Limitations of the Calling Convention Optimization

Wed Oct 21 13:48:10 UTC 2020

Tobias;

Thanks for these great notes.  This project is, in many ways, like 
boring the Channel Tunnel; there's a certain amount of "start drilling 
from each side, and pray that you meet in the middle."  The calling 
convention optimizations represent one direction of effort; the attempt 
to use Valhalla in libraries like Panama represent the other.  But, 
unlike our tunnel-boring brethren, we didn't expect that we'd meet on 
our first attempt, and that's OK.

What I recommend here is that we do a similar analysis from the other 
side -- the API idioms we are trying to use -- and see if there is 
something missing to bridge the gap.  It may be that we can identify a 
restricted set of idioms, that meet the needs of libraries, that can be 
optimized better.

My hope was that sealing could be part of the story for (3), since if 
the classfile tells you "permits X", you don't have to speculate on X -- 
you can bank on it.  But it sounds like that's only part of the story -- 
we also need to wrangle nullity constraints.

On 10/21/2020 8:02 AM, Tobias Hartmann wrote:
> Hi,
>
> After having a discussion with Maurizio who was observing some unexpected allocations when using
> inline types in the Foreign-Memory Access API (Panama), I've decided to summarize the limitations of
> the calling convention optimization. This is to make sure we share the same expectations.
>
> Inline types are passed/returned in a scalarized (flat) representation. That means that instead of
> passing/returning a pointer to a buffer, each field of an inline type is passed/returned
> individually in registers or on the stack. Only C2 compiled code uses this scalarized calling
> convention because C1 and the interpreter are always using buffers to access inline types. This adds
> some major complexity to the implementation because we need to handle mismatches in the calling
> convention between the interpreter, C1 and C2. The technical details are explained here [1].

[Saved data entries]

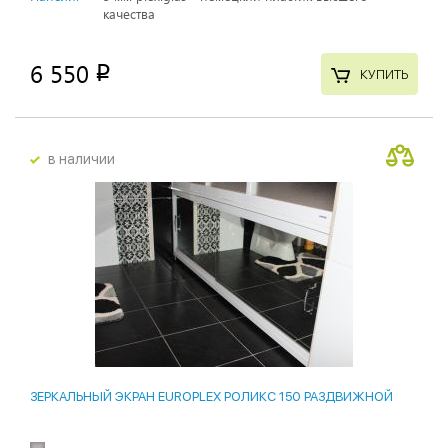
качества
6 550
p
КУПИТЬ
в наличии
ЗЕРКАЛЬНЫЙ ЭКРАН EUROPLEX РОЛИКС 150 РАЗДВИЖНОЙ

*Job item A*.
Translate this sentence from the calling convention post into Spanish: "Only C2 compiled code uses this scalarized calling convention because C1 and the interpreter are always using buffers to access inline types."
*Job item B*.
Proceed with the calling convention post, writing on from its last sentence.
The records have nothing to do with this.

*Exercise response A*.
Solo el código compilado por C2 usa esta convención de llamada escalarizada, porque C1 y el intérprete siempre usan búferes para acceder a los tipos en línea.

*Exercise response B*.
>
> Now this optimization only applies to "sharp" inline type arguments and returns and does *not* apply
> to the reference projection or interface types (even if they are sealed and/or only implemented by
> one inline type). For example, the 'MyInline' return value of 'method' is buffered and returned as a
> pointer to that buffer because the return type is 'MyInterface':
>
> interface MyInterface {
>    [...]
> }
>
> inline class MyInline implements MyInterface {
>    [...]
> }
>
> static MyInterface method() {
>      return new MyInline();
> }
>
> Now it's important to understand that "buffering" an inline type means a full-blown Java heap
> allocation with all the expected impact on the GC and footprint. We often referred to these as
> "lightweight boxes" which might be a bit misleading because the impact on performance and footprint
> is the same as for a "heavyweight box". The difference is that we don't need to keep track of
> identity (they are not Java objects) and can therefore create/destroy such "boxes" on the fly. Of
> course, this is a limitation of the HotSpot implementation. Other implementations might choose to
> allocate on the stack or in a thread local buffer (see below).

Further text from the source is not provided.